Ah ! les “soirées diapos” entre amis de retour de vacances et leurs interminables projections qui suscitent exclamations admiratives et silences révélateurs… Toute une époque, qui laisse plus d’un nostalgique, mais tant d’autres soulagés de ne plus avoir à profiter de la pénombre pour masquer leur ennui.

Je fais résolument partie des derniers et lorsque je me propose d’évoquer cette forme de présentation d’un curriculum vitae je me résous en même temps à dresser un constat peu glorieux.
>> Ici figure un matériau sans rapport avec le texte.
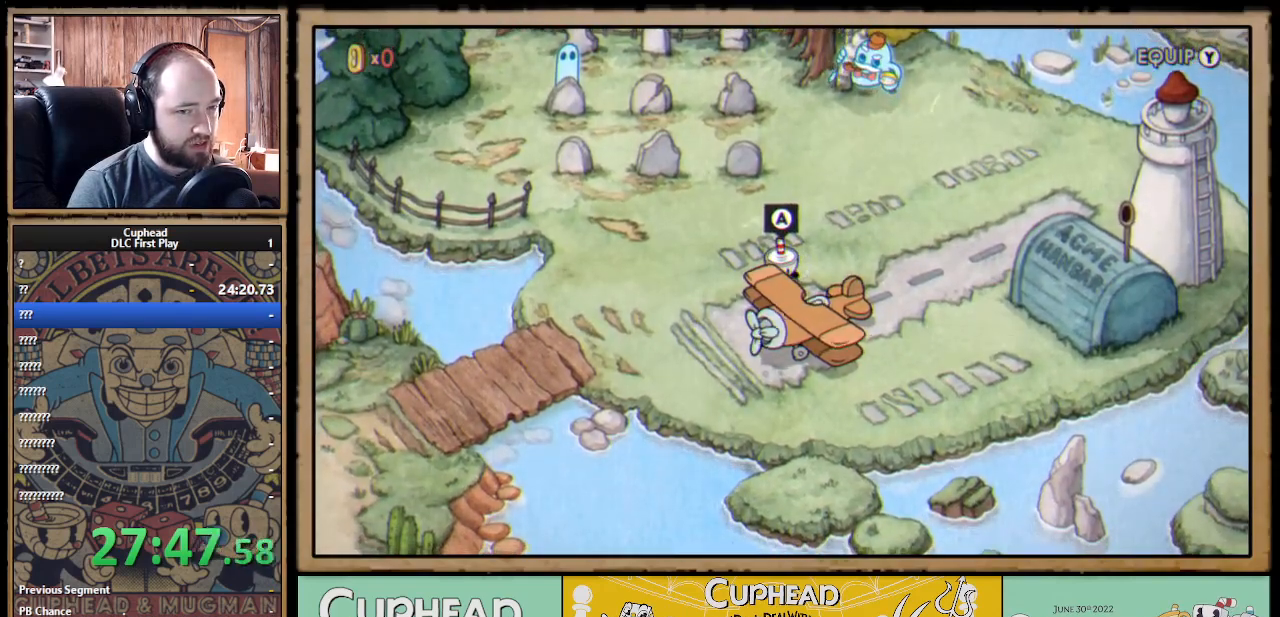
{"buttons": [], "left_stick": "center", "right_stick": "center", "events": []}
Les réalisations sont en effet bien souvent tout aussi ennuyeuses et fastidieuses que les récits de vacances ou que les “présentations powerpoint” professionnelles.

Cet exemple n’échappe pas complètement à la règle : même s’il est correctement mis en page il est, à mon sens, long, très long, trop long.
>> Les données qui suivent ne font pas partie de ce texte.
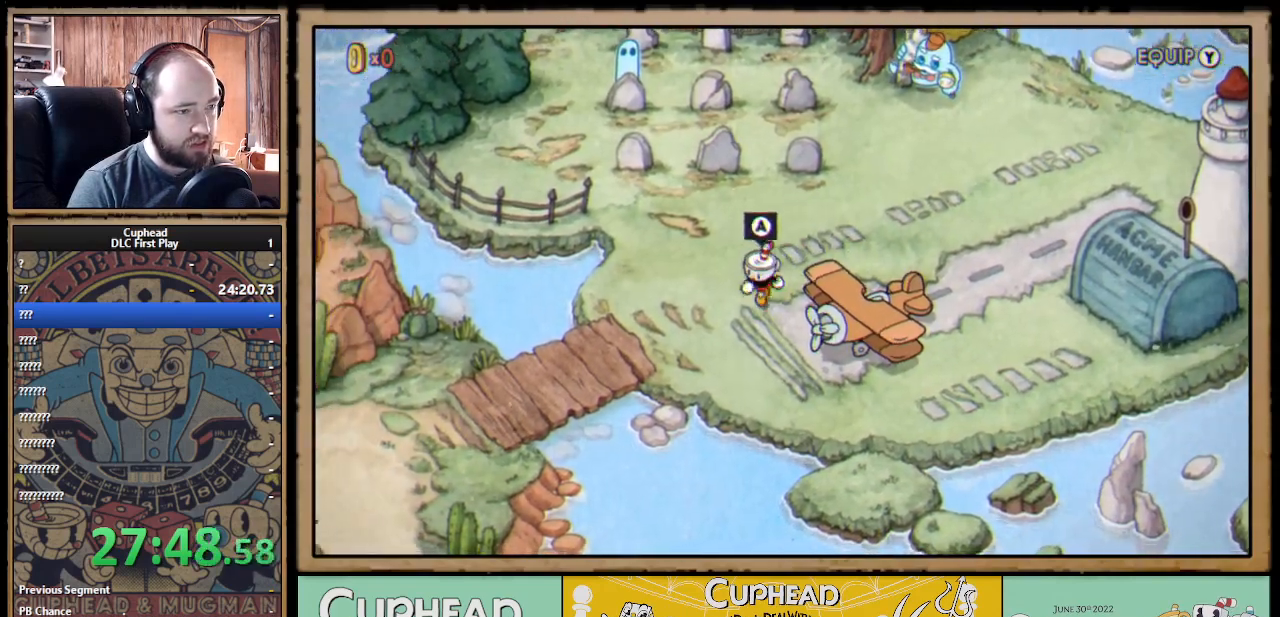
{"buttons": [], "left_stick": "center", "right_stick": "center", "events": [[50, "DPAD_DOWN", "up"], [100, "DPAD_LEFT", "up"]]}
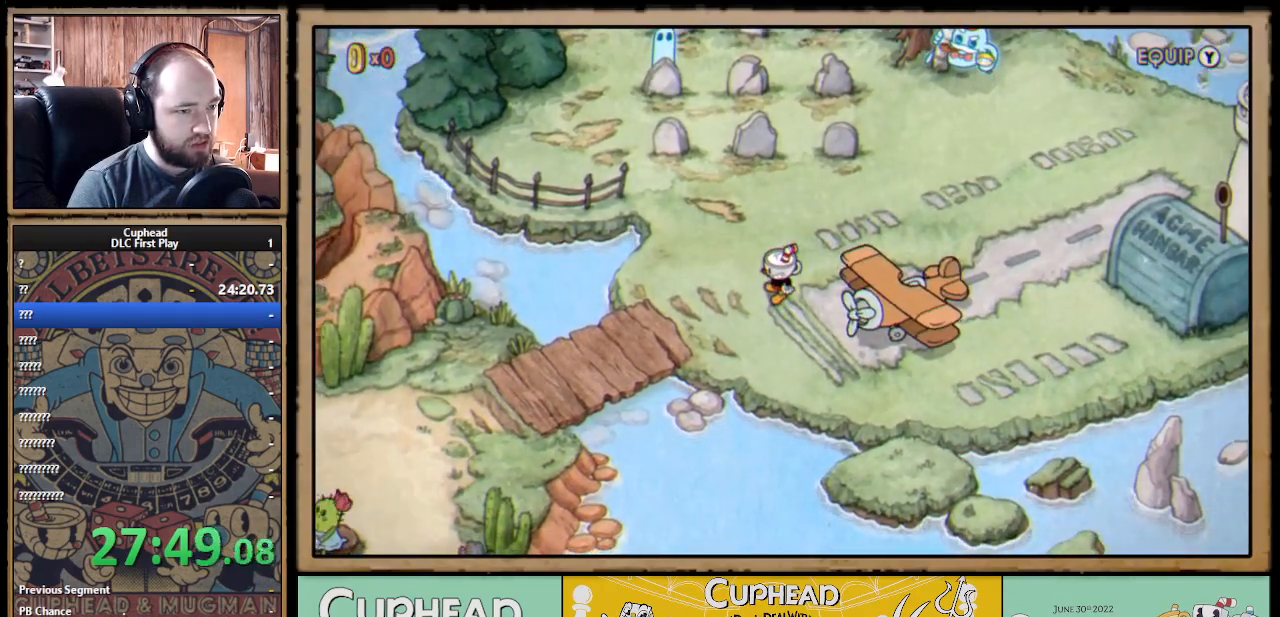
{"buttons": [], "left_stick": "center", "right_stick": "center", "events": []}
Bien sûr il existe sûrement d’autres exemples plus convaincants, quoique : les recherches que j’ai pu mener ne m’ont pas apporté de résultats probants. Si vous avez un exemple en tête, n’hésitez pas…

Au final, si vous êtes vraiment tenté par ce type de présentation je recommanderai plutôt de l’incorporer dans un ensemble plus classique : ainsi, par exemple, “doyoubuzz” vous permet de créer un curriculum vitae en ligne dans lequel vous pouvez insérer un portfolio afin d’attirer l’attention sur une ou plusieurs de vos réalisations. Dès lors, c’est un plus qui peut intéresser un recruteur mais que vous ne lui imposez pas, il vous en saura gré.